**Problem description**
Pull every line with "take" from the data.

**Provided information**
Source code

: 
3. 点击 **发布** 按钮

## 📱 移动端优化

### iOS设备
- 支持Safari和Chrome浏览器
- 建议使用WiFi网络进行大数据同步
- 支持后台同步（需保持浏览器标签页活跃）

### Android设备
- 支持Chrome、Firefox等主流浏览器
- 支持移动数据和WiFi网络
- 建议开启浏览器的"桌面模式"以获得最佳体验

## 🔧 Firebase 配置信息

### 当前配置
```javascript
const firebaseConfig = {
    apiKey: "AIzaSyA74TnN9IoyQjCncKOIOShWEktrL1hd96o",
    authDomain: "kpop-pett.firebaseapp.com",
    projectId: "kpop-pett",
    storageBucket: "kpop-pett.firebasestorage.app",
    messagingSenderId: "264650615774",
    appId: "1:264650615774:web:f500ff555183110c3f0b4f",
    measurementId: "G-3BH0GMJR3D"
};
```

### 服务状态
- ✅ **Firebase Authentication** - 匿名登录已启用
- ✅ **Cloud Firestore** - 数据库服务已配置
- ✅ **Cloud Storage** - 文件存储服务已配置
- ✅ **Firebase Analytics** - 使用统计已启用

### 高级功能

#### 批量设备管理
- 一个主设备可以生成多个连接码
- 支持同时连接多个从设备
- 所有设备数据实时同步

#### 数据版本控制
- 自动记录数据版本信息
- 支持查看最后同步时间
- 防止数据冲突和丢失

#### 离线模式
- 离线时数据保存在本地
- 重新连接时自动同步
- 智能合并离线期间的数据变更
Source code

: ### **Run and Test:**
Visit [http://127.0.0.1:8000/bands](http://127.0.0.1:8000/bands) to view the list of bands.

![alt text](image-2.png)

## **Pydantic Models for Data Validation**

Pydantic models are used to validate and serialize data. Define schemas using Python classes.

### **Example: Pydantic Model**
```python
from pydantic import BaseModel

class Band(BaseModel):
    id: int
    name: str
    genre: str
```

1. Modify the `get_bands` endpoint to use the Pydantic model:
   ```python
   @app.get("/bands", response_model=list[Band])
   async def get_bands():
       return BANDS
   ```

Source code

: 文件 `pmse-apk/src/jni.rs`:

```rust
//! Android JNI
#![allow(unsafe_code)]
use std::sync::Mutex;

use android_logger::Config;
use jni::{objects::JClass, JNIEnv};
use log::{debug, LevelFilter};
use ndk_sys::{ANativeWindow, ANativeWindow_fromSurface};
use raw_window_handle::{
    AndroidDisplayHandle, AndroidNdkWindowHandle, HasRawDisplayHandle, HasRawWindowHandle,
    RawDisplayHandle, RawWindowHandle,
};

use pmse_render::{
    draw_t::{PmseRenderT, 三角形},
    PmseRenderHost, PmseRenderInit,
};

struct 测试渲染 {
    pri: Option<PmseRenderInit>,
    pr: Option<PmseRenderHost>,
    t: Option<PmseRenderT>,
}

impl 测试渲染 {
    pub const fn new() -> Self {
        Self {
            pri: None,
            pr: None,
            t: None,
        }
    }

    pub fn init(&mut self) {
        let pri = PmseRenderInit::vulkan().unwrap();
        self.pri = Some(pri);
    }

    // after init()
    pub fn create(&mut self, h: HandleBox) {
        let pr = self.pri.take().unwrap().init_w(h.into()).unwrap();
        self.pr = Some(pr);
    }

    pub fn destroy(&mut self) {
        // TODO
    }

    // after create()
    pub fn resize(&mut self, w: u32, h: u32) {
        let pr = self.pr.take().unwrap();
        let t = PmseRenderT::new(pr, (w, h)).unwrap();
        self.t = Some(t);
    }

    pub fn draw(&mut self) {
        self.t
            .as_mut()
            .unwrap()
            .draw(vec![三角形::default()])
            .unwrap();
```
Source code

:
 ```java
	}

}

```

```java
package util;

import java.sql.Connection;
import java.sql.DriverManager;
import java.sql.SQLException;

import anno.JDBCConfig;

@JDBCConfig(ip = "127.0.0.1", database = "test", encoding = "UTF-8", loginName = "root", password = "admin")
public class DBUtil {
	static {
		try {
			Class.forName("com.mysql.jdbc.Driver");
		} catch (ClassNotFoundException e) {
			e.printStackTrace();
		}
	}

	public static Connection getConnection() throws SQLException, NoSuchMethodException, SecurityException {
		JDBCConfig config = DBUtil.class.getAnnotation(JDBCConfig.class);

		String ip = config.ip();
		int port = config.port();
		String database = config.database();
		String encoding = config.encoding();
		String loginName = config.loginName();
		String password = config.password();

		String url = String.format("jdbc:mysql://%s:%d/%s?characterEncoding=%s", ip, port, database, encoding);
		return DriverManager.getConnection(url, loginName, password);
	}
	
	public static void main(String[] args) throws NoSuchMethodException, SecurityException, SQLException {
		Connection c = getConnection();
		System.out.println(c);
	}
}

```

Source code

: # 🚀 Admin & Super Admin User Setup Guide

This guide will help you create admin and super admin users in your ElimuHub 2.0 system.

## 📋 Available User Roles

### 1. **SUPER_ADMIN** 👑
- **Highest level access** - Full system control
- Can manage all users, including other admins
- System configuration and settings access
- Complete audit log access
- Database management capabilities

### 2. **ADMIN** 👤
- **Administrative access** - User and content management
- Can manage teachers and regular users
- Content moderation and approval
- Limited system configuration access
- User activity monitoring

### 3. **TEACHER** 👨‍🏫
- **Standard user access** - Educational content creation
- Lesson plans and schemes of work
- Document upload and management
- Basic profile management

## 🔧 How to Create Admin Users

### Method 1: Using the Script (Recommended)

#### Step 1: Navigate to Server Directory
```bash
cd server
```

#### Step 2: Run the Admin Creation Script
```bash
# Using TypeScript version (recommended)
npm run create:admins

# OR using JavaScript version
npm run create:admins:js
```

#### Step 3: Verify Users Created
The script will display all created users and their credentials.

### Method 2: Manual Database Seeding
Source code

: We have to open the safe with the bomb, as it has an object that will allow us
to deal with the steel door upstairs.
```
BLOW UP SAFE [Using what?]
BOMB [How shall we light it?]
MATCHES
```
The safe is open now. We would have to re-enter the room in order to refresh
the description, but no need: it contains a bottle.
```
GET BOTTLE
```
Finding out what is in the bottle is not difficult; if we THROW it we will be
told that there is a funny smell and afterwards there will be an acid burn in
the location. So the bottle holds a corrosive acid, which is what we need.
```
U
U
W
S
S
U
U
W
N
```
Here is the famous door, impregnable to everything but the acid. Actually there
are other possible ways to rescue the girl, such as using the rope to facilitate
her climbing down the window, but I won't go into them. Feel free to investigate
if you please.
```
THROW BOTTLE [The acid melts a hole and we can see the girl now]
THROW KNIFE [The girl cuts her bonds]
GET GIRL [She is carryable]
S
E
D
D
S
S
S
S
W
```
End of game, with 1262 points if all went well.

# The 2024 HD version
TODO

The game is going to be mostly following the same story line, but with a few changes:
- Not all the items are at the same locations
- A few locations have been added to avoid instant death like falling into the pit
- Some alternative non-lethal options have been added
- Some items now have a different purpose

**Problem solution**
        let pr = self.pri.take().unwrap().init_w(h.into()).unwrap();
        let pr = self.pr.take().unwrap();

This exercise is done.